----- Extract to read -----
Chemists from the Max Planck Institute for Coal Research in Mülheim an der Ruhr have developed a process that aims to make lignin easier to use. Thanks to two catalysts and three interconnected chemical reactions, lignin can be broken down at 150 degrees and less than 40 bar. Above all, the process does not produce the wild mixture of aromatic compounds which is usually obtained during the thermochemical separation of lignin and that is difficult to separate, but a more uniform group of aromatic carbon compounds that are easier to isolate.

The first applications that use lignin as a material already exist: a company called TECNARO from the Baden-Württemberg city of Ilsfeld blends lignin with other natural fibres such as flax or hemp to produce a fibre composite called ARBOFORM® (Arbor, Latin = tree) that can be shaped at elevated temperatures. This composite is also called liquid wood because it can be turned into any shape whatsoever, including steering wheel segments, mobile phone housings or musical instruments such as flutes. In addition, lignin can be used to produce artificial vanillin on the industrial scale. Approximately three kilograms of vanillin can be produced from around one tonne of wood.

Cellulose and hemicellulose building blocks can also be used as materials. A group of researchers at the University of Hohenheim uses genetically modified yeast to produce ethanol from agricultural waste such as straw. The Swiss company Clariant has also managed to do this. Their demonstration plant in the city of Straubing can produce up to 1,000 tonnes of ethanol per year. This cellulosic ethanol is already used in cleaning agents.

Biomass is not unlimited

Lignin has huge application potential. However, the quantity of lignin that will be used in the chemical industry in the future depends on many factors: on the one hand, it depends on the progress of crude oil prices, and on the other on progress in research. The research consortium is also dealing with potential ecological constraints associated with the use of lignin: how intensively can lignocellulose be used for extracting lignin before it has a severe environmental impact? ”One group of researchers is focusing on the question as to how much dead wood there needs to be in a forest. "This is an important aspect to investigate as lignin is an important soil former,” says Forchheim.
----- Data extract -----
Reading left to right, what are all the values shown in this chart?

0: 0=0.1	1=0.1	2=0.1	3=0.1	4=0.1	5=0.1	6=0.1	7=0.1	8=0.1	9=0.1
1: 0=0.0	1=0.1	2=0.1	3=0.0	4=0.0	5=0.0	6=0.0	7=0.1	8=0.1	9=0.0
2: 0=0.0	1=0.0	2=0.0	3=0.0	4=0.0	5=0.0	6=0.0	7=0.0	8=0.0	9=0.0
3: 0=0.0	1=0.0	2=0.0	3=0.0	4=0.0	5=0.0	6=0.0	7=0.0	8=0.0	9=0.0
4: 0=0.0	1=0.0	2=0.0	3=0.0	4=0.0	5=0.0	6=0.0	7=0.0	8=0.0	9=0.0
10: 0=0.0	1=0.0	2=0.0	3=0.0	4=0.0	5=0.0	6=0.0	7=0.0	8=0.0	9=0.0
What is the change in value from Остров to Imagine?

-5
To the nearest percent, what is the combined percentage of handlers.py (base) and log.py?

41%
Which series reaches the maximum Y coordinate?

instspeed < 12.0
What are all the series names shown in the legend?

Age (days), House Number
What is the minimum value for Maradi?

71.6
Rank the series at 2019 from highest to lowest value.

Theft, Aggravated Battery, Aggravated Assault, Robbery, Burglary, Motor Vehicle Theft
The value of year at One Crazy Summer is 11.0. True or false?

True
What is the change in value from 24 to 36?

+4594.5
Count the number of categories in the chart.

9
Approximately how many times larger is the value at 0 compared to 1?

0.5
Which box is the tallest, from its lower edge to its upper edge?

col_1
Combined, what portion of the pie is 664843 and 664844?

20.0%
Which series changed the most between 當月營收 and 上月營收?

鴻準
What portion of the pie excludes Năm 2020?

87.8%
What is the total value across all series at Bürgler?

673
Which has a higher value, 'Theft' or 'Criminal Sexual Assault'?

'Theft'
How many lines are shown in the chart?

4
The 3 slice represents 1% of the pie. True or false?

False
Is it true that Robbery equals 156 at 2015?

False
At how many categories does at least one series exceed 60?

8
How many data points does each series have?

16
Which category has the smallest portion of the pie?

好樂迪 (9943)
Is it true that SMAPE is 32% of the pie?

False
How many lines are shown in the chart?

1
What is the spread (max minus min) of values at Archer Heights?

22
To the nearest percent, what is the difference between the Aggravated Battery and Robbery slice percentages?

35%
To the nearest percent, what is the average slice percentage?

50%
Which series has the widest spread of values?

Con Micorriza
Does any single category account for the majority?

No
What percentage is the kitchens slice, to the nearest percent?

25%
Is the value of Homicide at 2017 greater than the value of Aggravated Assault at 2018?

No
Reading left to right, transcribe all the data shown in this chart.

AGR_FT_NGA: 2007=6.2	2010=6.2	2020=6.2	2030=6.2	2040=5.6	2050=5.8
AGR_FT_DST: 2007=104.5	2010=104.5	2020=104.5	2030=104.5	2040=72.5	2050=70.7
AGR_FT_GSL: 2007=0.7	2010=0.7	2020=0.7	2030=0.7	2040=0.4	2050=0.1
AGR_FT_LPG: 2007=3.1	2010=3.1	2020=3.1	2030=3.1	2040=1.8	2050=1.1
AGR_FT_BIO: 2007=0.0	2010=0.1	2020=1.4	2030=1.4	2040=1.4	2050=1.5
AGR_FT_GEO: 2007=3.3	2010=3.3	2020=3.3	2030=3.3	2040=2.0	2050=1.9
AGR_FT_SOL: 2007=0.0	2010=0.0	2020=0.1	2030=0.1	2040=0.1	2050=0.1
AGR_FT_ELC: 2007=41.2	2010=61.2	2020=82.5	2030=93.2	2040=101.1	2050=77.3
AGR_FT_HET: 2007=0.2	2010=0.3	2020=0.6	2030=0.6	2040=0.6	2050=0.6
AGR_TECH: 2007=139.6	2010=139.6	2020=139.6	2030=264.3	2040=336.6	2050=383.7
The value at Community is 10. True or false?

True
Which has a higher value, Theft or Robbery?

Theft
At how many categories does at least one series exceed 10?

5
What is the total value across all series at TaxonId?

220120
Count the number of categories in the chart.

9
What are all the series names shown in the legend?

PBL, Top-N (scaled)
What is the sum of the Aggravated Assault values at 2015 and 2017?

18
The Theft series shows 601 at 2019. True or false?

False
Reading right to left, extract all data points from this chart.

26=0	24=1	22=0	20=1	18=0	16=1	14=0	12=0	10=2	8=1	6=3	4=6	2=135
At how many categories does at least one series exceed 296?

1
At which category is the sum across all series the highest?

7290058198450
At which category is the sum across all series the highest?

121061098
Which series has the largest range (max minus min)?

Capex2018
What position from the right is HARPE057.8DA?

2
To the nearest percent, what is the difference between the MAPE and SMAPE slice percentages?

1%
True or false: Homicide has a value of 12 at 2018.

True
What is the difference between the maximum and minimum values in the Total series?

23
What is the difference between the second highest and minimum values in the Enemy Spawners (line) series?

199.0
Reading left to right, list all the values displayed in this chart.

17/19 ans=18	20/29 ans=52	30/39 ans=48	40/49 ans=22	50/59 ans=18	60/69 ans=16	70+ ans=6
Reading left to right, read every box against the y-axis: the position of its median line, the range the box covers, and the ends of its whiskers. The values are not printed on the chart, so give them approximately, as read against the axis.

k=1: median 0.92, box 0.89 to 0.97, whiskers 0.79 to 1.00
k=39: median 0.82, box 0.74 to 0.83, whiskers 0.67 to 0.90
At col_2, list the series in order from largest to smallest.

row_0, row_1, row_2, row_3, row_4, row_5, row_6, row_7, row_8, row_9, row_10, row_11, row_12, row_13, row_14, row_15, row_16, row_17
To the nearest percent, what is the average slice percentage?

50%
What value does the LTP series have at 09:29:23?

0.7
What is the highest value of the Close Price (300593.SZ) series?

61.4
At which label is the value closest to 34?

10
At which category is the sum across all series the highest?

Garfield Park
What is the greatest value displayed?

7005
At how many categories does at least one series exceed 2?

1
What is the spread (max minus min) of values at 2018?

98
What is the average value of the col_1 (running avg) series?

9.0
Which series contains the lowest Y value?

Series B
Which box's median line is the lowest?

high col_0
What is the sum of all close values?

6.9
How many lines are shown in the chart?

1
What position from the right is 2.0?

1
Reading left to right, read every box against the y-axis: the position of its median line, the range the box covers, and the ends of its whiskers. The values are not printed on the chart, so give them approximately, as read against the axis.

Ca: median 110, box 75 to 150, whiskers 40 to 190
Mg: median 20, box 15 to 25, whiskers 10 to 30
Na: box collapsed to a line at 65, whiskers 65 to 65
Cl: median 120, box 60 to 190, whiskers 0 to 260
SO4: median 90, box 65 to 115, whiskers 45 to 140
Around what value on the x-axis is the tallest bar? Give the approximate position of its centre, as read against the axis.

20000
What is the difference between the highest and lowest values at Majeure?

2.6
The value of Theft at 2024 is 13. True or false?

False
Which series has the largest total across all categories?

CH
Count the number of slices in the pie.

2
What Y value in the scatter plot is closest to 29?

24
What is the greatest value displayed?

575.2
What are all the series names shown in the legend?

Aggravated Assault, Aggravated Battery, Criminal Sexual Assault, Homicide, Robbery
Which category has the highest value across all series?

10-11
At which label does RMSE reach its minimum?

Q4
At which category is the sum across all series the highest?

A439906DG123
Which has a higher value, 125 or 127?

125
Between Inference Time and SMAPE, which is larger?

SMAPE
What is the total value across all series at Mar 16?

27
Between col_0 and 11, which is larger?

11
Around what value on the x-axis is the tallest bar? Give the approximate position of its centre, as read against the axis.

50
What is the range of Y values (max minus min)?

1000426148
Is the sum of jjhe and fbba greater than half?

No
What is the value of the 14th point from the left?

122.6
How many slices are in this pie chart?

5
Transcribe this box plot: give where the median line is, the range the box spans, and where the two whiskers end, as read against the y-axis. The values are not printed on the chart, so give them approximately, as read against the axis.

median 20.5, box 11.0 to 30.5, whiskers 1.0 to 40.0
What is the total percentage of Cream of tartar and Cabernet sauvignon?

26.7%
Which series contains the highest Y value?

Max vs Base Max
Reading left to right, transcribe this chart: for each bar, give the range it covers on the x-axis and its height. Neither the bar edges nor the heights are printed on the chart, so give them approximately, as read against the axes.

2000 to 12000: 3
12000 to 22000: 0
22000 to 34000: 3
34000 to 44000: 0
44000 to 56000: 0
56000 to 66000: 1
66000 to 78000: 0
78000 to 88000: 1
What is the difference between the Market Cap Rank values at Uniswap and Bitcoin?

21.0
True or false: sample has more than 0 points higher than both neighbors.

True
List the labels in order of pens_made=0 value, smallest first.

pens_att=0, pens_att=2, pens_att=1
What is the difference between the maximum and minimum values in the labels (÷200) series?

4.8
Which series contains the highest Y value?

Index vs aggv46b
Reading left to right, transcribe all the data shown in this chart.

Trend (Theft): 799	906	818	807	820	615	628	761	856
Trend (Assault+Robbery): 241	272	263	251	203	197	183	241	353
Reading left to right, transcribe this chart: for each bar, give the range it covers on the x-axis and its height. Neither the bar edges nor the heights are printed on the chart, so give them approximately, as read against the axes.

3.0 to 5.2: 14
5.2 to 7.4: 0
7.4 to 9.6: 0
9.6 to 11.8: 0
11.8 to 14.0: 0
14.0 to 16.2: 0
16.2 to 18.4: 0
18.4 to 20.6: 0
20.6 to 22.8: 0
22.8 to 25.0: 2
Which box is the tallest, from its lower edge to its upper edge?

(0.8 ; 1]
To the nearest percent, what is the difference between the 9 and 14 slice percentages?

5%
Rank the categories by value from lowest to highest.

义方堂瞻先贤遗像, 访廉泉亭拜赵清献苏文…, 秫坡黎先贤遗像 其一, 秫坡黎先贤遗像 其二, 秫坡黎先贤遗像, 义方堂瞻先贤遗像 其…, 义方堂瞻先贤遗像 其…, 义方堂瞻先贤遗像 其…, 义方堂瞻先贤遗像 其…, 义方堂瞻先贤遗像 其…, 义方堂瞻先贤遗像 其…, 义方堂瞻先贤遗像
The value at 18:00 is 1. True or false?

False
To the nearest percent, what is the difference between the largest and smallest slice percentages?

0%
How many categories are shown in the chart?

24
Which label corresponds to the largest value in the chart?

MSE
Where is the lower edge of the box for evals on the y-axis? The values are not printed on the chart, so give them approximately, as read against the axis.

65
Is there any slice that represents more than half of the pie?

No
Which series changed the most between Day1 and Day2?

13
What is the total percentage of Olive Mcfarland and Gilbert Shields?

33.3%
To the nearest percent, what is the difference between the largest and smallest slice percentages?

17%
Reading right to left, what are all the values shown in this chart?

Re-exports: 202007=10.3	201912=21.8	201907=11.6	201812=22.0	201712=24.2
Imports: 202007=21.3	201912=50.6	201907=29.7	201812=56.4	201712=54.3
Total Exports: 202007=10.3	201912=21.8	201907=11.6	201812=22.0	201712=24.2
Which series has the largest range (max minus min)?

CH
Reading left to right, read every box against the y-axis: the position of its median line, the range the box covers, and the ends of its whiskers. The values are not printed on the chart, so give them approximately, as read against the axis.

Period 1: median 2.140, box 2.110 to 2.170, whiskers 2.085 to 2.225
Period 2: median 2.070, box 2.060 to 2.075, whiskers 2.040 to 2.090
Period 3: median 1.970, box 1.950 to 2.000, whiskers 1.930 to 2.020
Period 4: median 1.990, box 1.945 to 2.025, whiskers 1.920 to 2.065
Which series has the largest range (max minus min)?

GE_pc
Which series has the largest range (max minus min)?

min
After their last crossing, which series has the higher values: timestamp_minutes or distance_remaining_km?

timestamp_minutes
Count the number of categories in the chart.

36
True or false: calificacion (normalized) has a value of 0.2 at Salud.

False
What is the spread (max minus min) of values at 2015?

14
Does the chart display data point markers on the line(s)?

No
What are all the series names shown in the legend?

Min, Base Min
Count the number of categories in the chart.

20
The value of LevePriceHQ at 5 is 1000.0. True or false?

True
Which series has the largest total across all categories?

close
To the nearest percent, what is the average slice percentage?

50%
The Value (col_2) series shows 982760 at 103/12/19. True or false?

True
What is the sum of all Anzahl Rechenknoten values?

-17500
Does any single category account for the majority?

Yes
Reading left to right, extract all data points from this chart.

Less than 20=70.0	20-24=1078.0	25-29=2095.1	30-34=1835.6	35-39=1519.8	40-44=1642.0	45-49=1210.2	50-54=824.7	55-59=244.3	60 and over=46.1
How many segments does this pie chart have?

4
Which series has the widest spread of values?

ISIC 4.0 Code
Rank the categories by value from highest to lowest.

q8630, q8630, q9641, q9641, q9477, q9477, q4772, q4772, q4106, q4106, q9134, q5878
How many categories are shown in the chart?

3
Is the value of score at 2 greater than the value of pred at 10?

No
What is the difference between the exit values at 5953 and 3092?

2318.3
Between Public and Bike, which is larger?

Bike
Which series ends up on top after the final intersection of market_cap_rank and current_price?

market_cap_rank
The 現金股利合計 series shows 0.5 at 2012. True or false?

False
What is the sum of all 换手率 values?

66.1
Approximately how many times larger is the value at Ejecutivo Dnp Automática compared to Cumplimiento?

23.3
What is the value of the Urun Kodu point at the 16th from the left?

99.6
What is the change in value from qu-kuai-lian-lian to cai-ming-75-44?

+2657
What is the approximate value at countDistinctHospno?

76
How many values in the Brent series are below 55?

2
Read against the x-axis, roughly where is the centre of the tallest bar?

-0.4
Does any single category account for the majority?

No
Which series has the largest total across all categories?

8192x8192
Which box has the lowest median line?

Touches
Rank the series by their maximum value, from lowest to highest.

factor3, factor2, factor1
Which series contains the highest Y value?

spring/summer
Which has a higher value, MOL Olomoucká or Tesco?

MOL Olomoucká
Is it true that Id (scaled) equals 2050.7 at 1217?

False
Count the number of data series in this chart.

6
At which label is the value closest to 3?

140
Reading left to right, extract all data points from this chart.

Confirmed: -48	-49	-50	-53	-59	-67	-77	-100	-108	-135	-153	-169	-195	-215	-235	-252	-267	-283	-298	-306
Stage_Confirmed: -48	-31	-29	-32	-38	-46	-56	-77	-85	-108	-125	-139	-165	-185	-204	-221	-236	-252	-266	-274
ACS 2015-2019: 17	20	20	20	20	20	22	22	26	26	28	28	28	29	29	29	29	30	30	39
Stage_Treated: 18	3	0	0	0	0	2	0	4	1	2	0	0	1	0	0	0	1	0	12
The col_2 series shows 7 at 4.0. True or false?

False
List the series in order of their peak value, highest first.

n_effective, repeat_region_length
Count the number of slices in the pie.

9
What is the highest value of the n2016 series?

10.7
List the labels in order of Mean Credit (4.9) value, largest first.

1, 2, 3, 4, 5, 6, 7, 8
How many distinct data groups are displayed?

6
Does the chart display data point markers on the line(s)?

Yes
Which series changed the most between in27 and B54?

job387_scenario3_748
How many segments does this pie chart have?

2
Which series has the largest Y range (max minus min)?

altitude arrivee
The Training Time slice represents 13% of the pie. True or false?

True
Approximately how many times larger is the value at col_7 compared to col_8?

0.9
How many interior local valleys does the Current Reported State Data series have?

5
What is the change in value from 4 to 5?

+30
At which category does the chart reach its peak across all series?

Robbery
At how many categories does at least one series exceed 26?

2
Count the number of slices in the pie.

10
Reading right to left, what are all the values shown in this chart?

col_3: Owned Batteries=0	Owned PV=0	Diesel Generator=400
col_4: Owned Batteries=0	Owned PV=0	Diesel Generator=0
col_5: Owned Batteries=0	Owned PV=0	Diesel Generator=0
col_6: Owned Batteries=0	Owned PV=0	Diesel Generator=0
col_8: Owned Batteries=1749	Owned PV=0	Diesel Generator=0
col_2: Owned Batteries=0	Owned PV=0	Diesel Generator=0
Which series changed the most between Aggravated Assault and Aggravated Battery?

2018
-----
What to work on:
a: For each statement about the text on lignin, answer yes or no depending on whether it agrees with the text, and quote the exact words that decide it.
(i) The Mülheim process breaks lignin down at 150 degrees and less than 40 bar.
(ii) Clariant's demonstration plant in Straubing can produce up to 10,000 tonnes of ethanol per year.
(iii) About three kilograms of vanillin can be made from around one tonne of wood.
b: Continue the text on lignin from the point where it stops.
The material was taken from a different source than the text on lignin.

Task-by-task outputs:
a:
(i) Yes: "lignin can be broken down at 150 degrees and less than 40 bar."
(ii) No: "Their demonstration plant in the city of Straubing can produce up to 1,000 tonnes of ethanol per year."
(iii) Yes: "Approximately three kilograms of vanillin can be produced from around one tonne of wood."

b:
Another subproject is investigating the regional availability and sustainable use of lignocellulose: "Wood is a resource that is produced sustainably and it is not in direct competition with food production. So there is no ethical problem. However, lignocellulose is already being used intensively and there is little room for expansion,” says Dr. Marcus Lingenfelder, a forestry researcher from the University of Freiburg. Making wood-derived lignocellulose available in a sustainable way for the bioeconomy would require replacing the use of wood for energy production in the long term with other renewable energy sources such as sunlight, wind and water. “This would be quite a sensible strategy as it is much more area efficient than biomass combustion. In addition, the incorporation of lignocellulose into durable products would trap more atmospheric CO2 for longer,” says Lingenfelder.

Using the fast-growing Miscanthus grass is not without its difficulties either. Although Miscanthus is a non-food biomass, its cultivation nevertheless competes with the production of food and feed as agricultural land is not only limited in Germany but also elsewhere. Therefore lignin produced from agricultural residues or as a by-product in the paper industry and is currently mainly burnt seems a rather good alternative. The added value that will generate higher revenues when lignin is used for more than just energy generation will expand the range of possibilities for green products. Although lignocellulose will probably not replace petroleum in the near future, it is likely to complement it.